Olympic Fever
August 27th, 2008 | Category: Day to Day in ArchitectureI’m sure there are many of you like me that have been glued to the TV for the past couple of weeks watching the Olympics. While I’ve reveled in watching Michael Phelps win his eight gold medals and Shawn Johnson and Nastia Luikin take gold and silver in the gymnastics all-around competition, I have also loved seeing the cutting-edge architecture that can be see all over this newly transformed Beijing. Of course, the architect inside me can’t resist asking how these building were designed and built. For those like me, here is a quick look at some of the most spectacular of the Olympic venues.
The most prominent is the “Bird’s Nest” that hosted the opening ceremony and the track and field events. This building is a combination of two structures: a red concrete bowl for seating and an exposed steel frame that surrounds it. The steel frame is composed of 24 trussed columns connected at the top by crisscrossing trusses that form a 40-foot deep space-frame roof. Secondary beams are used to conceal the primary beams to give it its random appearance. The steel frame was design to conceal the large beams necessary to support the retractable roof. Ironically though, the retractable roof was removed from the project to ensure its structural integrity. It was replaced with translucent ethylene tetrafluoroethylene (ETFE), a transparent form of the plastic Teflon.

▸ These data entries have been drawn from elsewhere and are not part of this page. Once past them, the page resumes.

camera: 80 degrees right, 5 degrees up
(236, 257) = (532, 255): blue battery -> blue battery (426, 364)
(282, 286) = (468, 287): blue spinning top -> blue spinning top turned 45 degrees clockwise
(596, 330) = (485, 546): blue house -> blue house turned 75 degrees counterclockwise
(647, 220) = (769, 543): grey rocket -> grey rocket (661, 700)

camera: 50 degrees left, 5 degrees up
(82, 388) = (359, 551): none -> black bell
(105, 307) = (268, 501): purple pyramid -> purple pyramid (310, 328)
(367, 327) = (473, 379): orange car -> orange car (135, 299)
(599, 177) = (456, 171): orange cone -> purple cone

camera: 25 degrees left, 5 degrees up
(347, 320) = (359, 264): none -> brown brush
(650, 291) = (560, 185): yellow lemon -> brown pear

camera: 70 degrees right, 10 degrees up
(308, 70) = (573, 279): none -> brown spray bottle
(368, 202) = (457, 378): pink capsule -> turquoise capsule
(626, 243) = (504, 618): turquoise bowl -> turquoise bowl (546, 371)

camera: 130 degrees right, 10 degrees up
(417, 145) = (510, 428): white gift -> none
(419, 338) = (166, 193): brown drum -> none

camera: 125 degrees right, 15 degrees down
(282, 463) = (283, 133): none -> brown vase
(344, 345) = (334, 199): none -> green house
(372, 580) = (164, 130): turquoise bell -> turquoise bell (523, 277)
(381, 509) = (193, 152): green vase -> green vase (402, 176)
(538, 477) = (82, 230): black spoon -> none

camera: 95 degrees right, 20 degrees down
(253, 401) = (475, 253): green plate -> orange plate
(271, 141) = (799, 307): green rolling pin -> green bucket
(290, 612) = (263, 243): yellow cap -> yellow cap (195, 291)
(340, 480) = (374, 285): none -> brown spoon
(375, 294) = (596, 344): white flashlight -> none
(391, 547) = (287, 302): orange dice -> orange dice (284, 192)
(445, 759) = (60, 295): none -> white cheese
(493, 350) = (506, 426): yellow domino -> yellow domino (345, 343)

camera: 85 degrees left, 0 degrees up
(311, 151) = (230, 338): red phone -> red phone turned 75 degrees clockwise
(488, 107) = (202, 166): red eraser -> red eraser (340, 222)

The building that has most interested me, and where I have spent several hours watching Phelps win all those medals, is the swimming center that has been termed the “Water Cube”. The idea for this building was a box made of bubbles. The structure for this building is a space frame that was welded on site from 22,000 steel tubes. Sandwiching the steel fames is two layers of ETFE that form “bubbles” from 12- or 14-sided cells. These cells are a variety of sizes, seven different sizes for the roof and 15 for the walls, the largest of those cells being 30 feet across. The ETFE is imprinted with blue frit on the outside and silver frit on the inside to provide coverage that ranges from 10 to 90 percent.
While those are two most noteworthy buildings on the Olympic campus, there are a couple others interesting buildings that have caught my eye. The first is the Basketball Gymnasium that is wrapped in aluminum-alloy cladding and incorporates solar panels. Also there is the National Indoor Stadium, which was designed to resemble an unfurled Chinese fan and uses a high-tech curtainwall made of 250,000 square feet of low-E glass and 1,124 photovoltaic panels.